Pré-candidato ao governo do Piauí, Fábio Sérvio, participa de solenidade do PROS em Corrente

O que pensa o candidato ao governo do partido do Jair Bolsonaro

Viviane Setragni
Portal Corrente
O pré-candidato ao governo do estado do Piauí, o empresário Fábio Sérvio, participou nesta terça-feira (26) da solenidade de posse da diretoria provisória do Partido Republicano da Ordem Social (PROS) no município de Corrente. Acompanhado pelo presidente da sigla no estado, o Major Diego Melo, Fábio Sérvio também anunciou a pré-candidatura do Tenente Mário, de Corrente, para deputado estadual.

Em entrevista ao Portal Corrente, o pré-candidato fatou sobre a atual situação do estado e sobre as possibilidades de gestão.

Fábio Sérvio lamentou a situação do agronegócio no estado e afirmou que os planos de governo deveriam priorizar a região Extremo-Sul, que concentra grande arrecadação, mas tem muito pouco retorno para a região. “Nenhum dos governantes, atual ou passados, priorizou o sul do estado, mas deveriam. Precisamos equilibrar a balança, dar o devido retorno a essa região, que tem vocação natural para o agronegócio e que gera retorno, empregabilidade, ICMS, circulação de serviços e de mercadorias. Temos 780 mil hectares de terras cultiváveis, com potencial imediato de 4,5 milhões, mas no ritmo de investimento atual do governo do estado, esse potencial só vai ser alcançados em 50 anos”.
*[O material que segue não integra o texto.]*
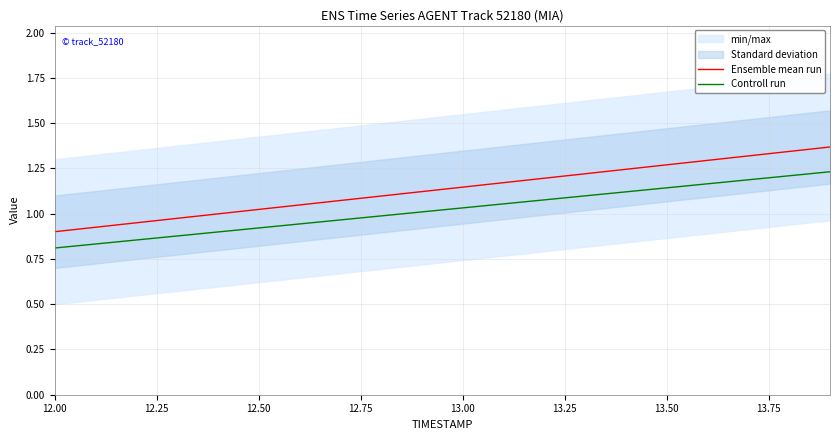

List the series in order of their overall mean, lowest first.

Controll run, Ensemble mean run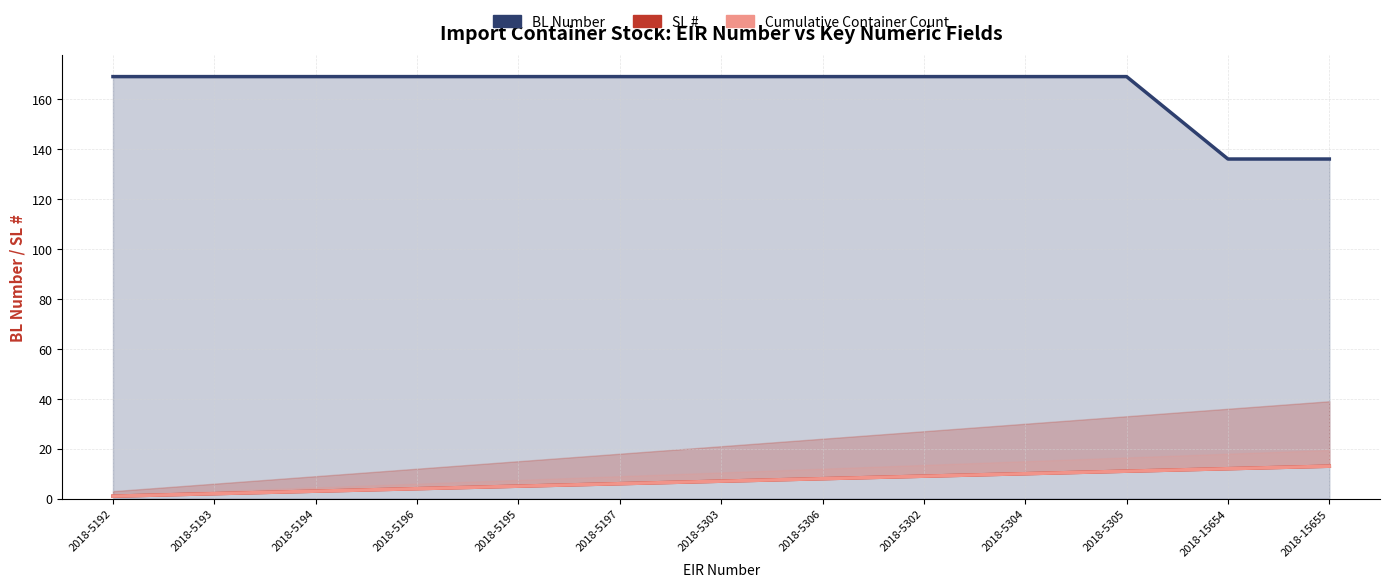

What is the average value of the Cumulative Container Count series?

7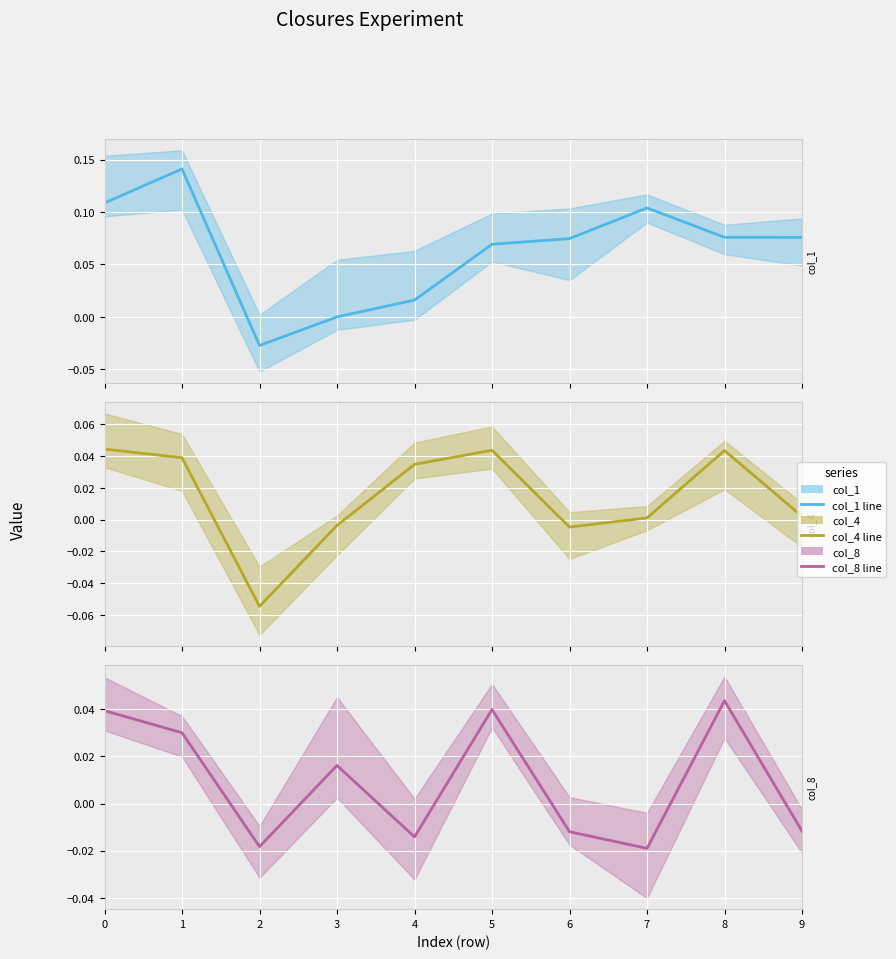

Between 6 and 5, which is larger?

6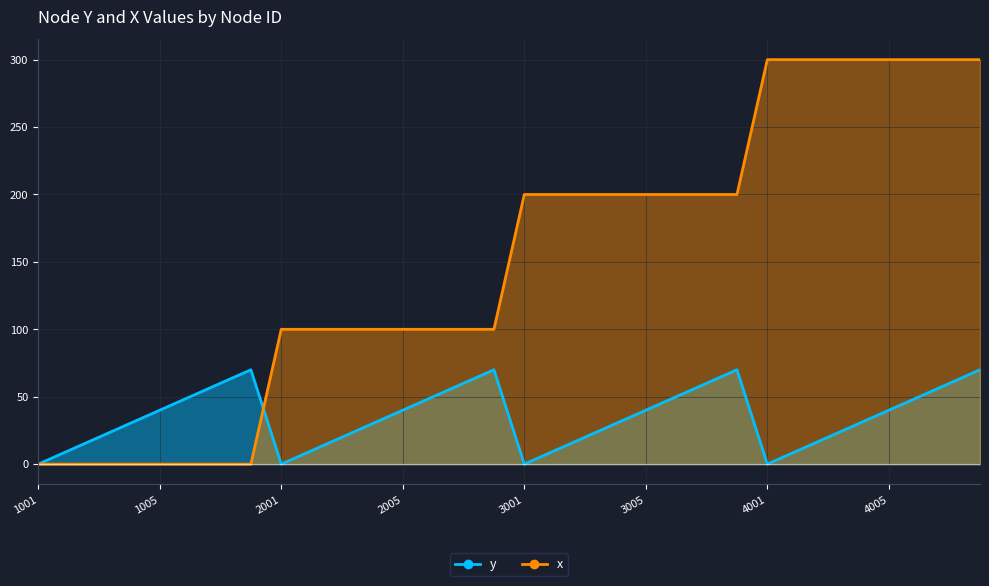

Rank the categories by y value from lowest to highest.

1001, 2001, 3001, 4001, 1002, 2002, 3002, 4002, 1003, 2003, 3003, 4003, 1004, 2004, 3004, 4004, 1005, 2005, 3005, 4005, 1006, 2006, 3006, 4006, 1007, 2007, 3007, 4007, 1008, 2008, 3008, 4008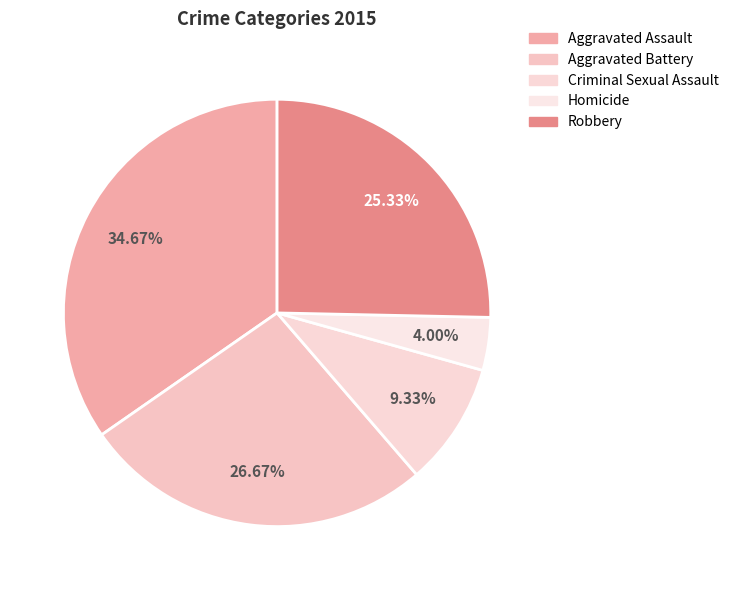

Rank the categories by value from highest to lowest.

Aggravated Assault, Aggravated Battery, Robbery, Criminal Sexual Assault, Homicide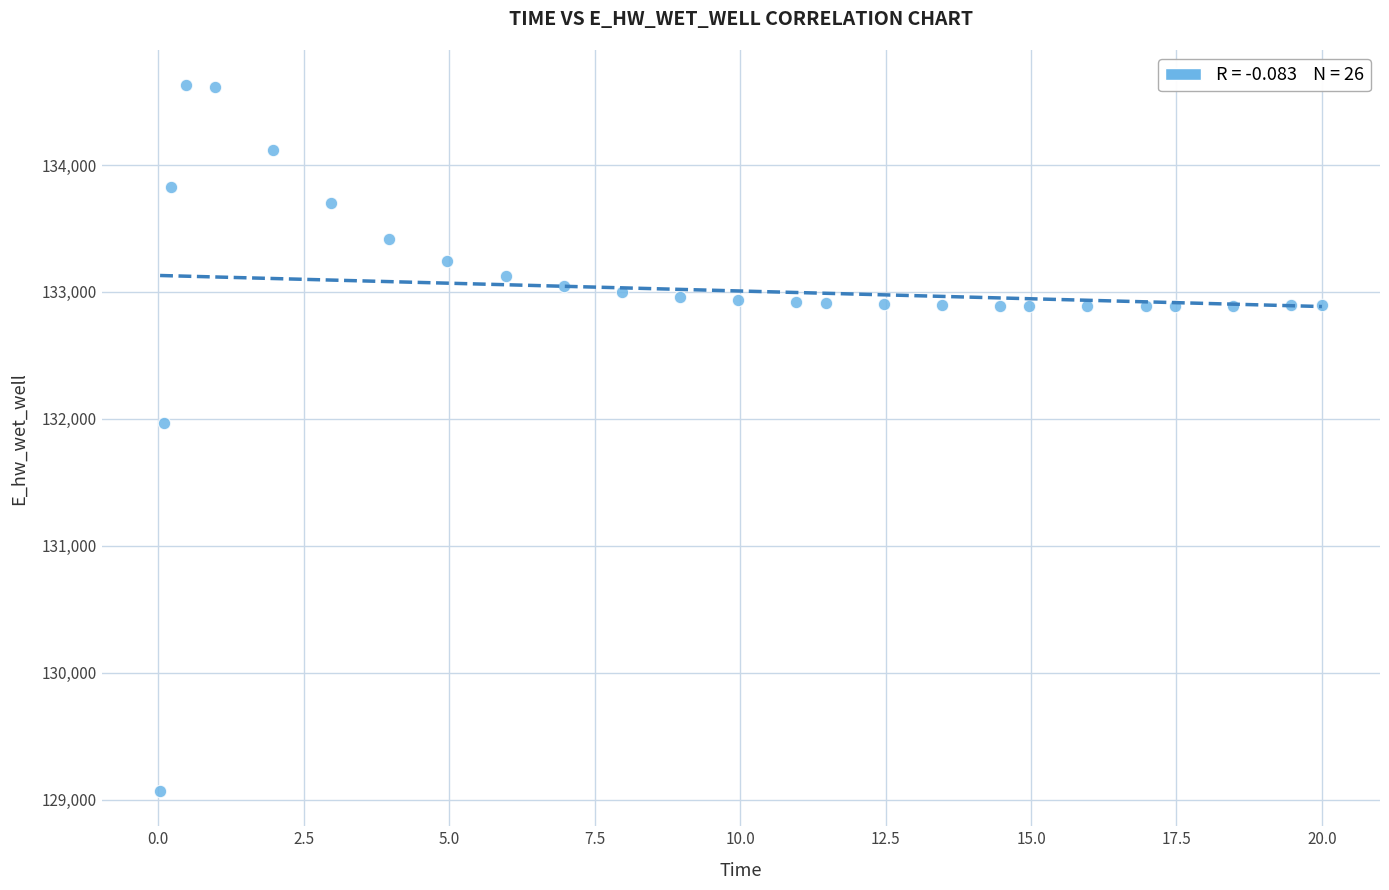

What Y value in the scatter plot is closest to 131848?

131969.8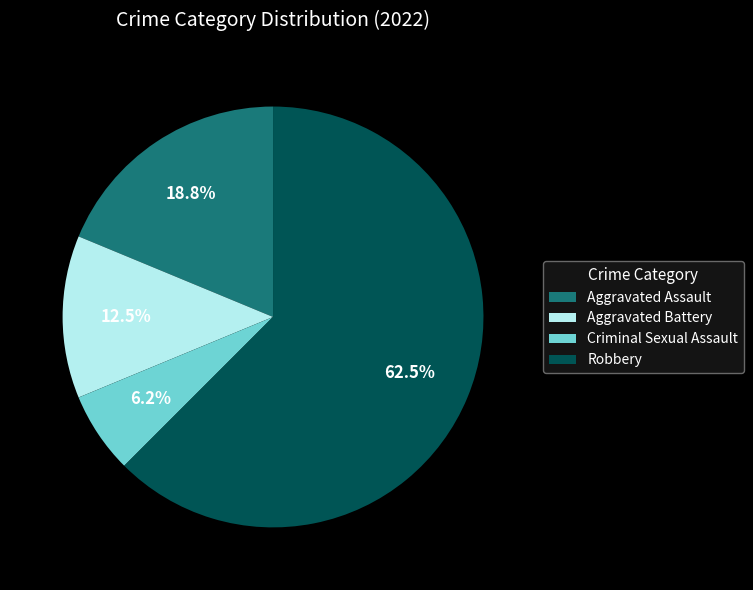

Is it true that Aggravated Battery is 1% of the pie?

False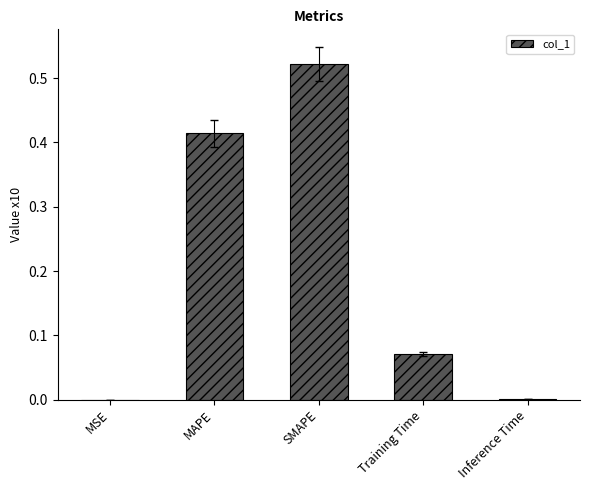

Which label corresponds to the largest value in the chart?

SMAPE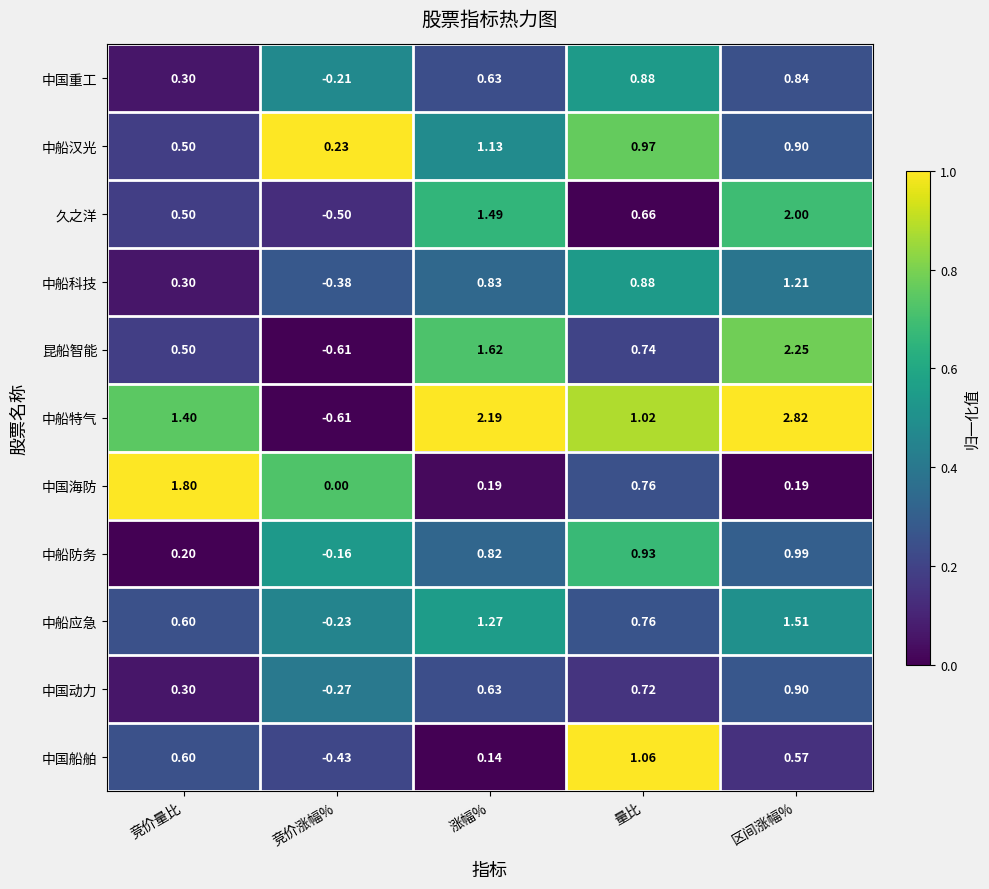

Which series changed the most between 竞价量比 and 区间涨幅%?

昆船智能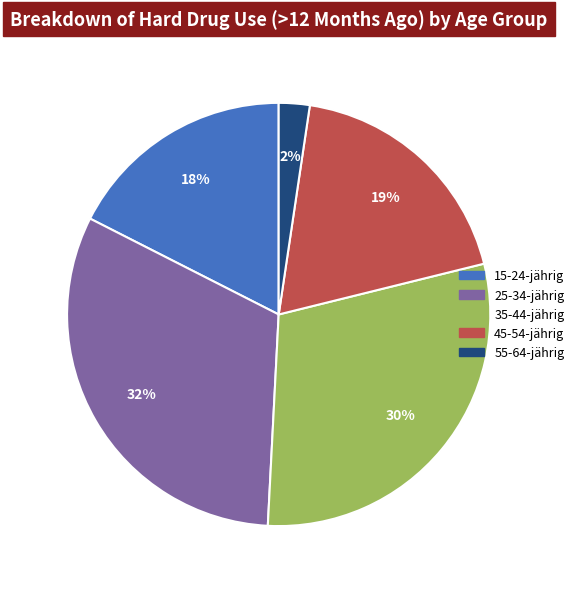

Rank the categories by value from highest to lowest.

25-34-jährig, 35-44-jährig, 45-54-jährig, 15-24-jährig, 55-64-jährig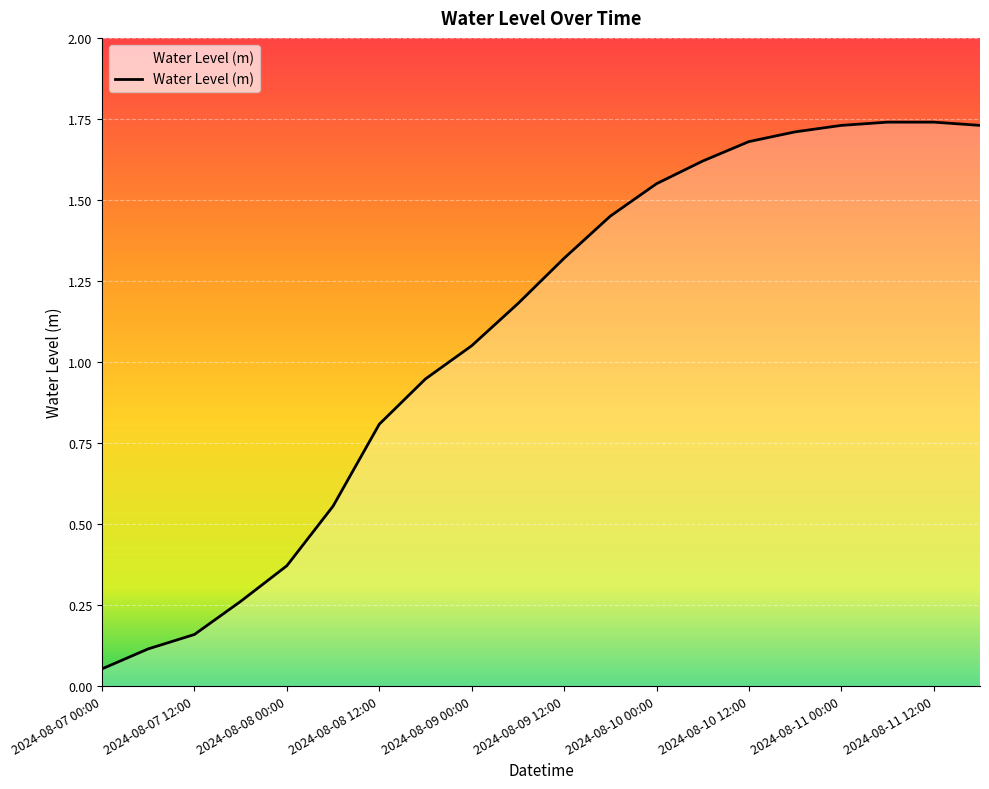

Reading right to left, transcribe all the data shown in this chart.

2024-08-11 18:00=1.7	2024-08-11 12:00=1.7	2024-08-11 06:00=1.7	2024-08-11 00:00=1.7	2024-08-10 18:00=1.7	2024-08-10 12:00=1.7	2024-08-10 06:00=1.6	2024-08-10 00:00=1.6	2024-08-09 18:00=1.4	2024-08-09 12:00=1.3	2024-08-09 06:00=1.2	2024-08-09 00:00=1.1	2024-08-08 18:00=0.9	2024-08-08 12:00=0.8	2024-08-08 06:00=0.6	2024-08-08 00:00=0.4	2024-08-07 18:00=0.3	2024-08-07 12:00=0.2	2024-08-07 06:00=0.1	2024-08-07 00:00=0.1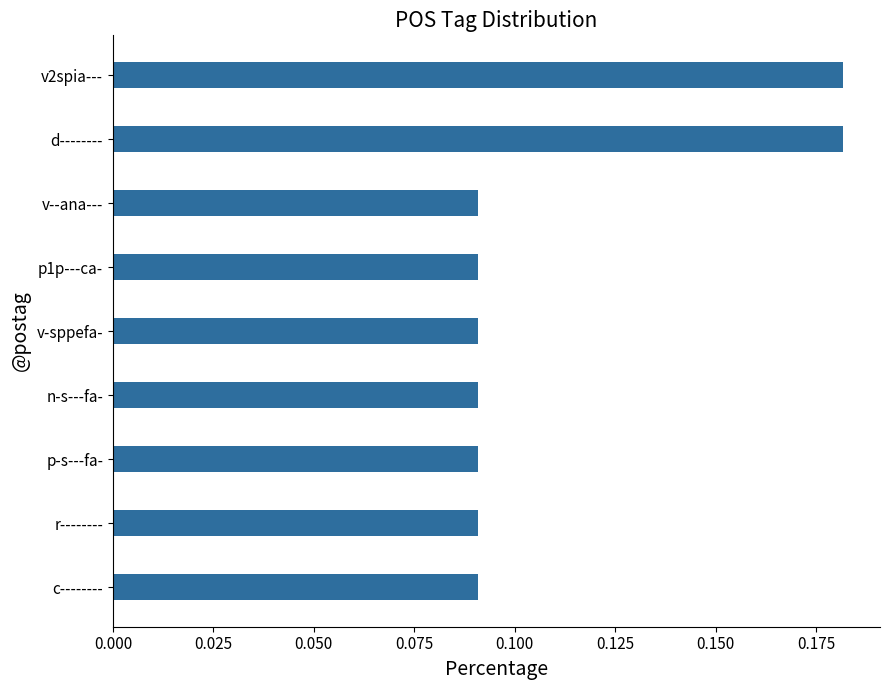

What is the change in value from r-------- to v2spia---?

+0.1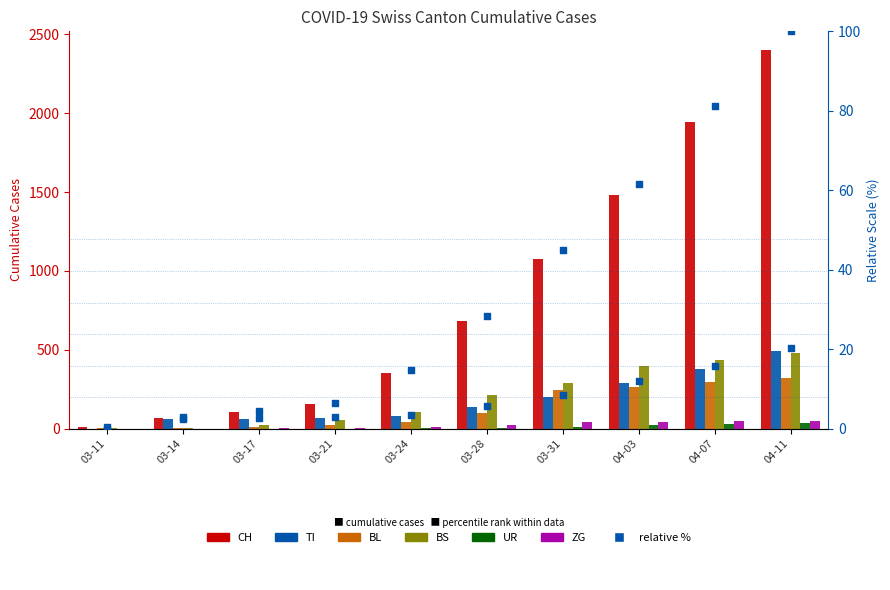

Which series has the widest spread of Y values?

CH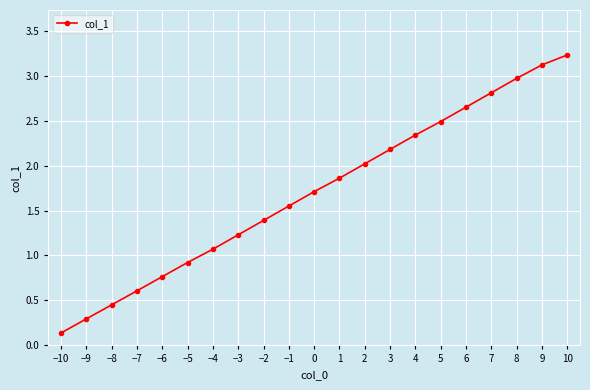

Which label corresponds to the smallest value in the chart?

−10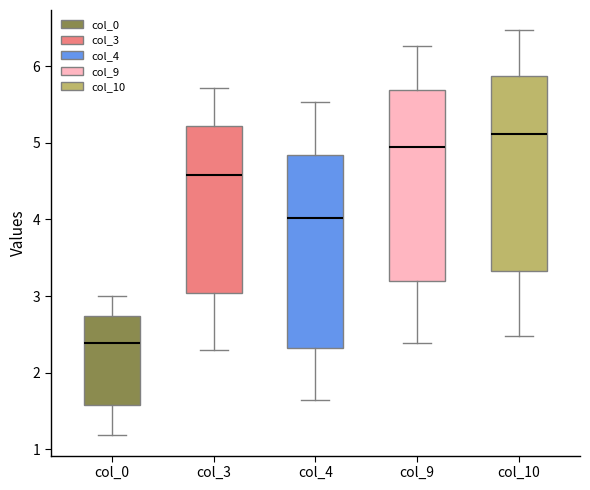

Which box has the lowest median line?

col_0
Sérvio fez uma dura crítica à atual política de oneração dos impostos, que estariam incentivando à elisão de divisas por parte de empresários e ruralistas. “Nós temos um exemplo em Tasso Fragoso, onde os insumos para a produção da soja são comprados no Maranhão e não no Piauí. O ICMS fica lá, assim como a geração de empregos, renda, perdemos a cadeia produtiva inteira. Para trazer de volta, precisamos diminuir os impostos. O governo do Maranhão está diminuindo os impostos e com isso atraindo os investimentos e os produtores. Estamos ficando pra trás. Com essa política de aumento de impostos, se o sul do estado já estava esquecido, recuamos pelo menos duas décadas”.

Sobre a estrutura da administração, Fábio Sérvio acredita que no governo atual ela está totalmente voltada para a classe política. “Hoje, se um prefeito tem voto, libera um calçamento, que vai ser convertido em voto. É preciso romper com a classe política, esses políticos velhos do estado, e criar um diálogo com a população. Precisamos de um orçamento participativo, definir as prioridades, que no momento são a saúde e a segurança. Precisamos de uma gestão transparente. Precisamos acabar com os critérios políticos e definir critérios técnicos para a gestão dos órgãos públicos, para aumentar a eficiência"

"Nós temos orçamento, ele precisa ser otimizado, precisamos dar um choque na gestão, ela precisa ser transparente, técnica e descentralizada. Para a saúde, por exemplo, foram destinados 1,3 bilhões no ano passado, então não falta dinheiro, mas nos hospitais a situação é complicada. O governo quer mostrar que o estado está uma festa, mas nem o básico está bom”, critica.

O pré-candidato ressaltou ainda a importância do saneamento básico para os municípios, e afirmou que o atual governo inviabilizou a contratação de recursos por parte do estado, através da Agespisa, por causa da situação da autarquia. “O saneamento básico representa qualidade de vida para a população, representa saúde e dignidade, mas atualmente a Agespisa está impedida de contratar recursos por causa da situação absurda da empresa, que é hoje uma das maiores devedoras de INSS do país! E na prática o governo pavimentou várias cidades do Piauí, sem realizar a obra de saneamento, o que é burrice, pois para fazer o saneamento vai ter que quebrar todo esse asfalto, ou seja, o custo é em dobro!”, colocou.

Ao finalizar, Fábio Sérvio declarou que a sua proposta representa renovação, reforçado pela pré-candidatura à presidência da República de Jair Bolsonaro. “É um sentimento de indignação e da necessidade de mudar, de fazer diferente!”.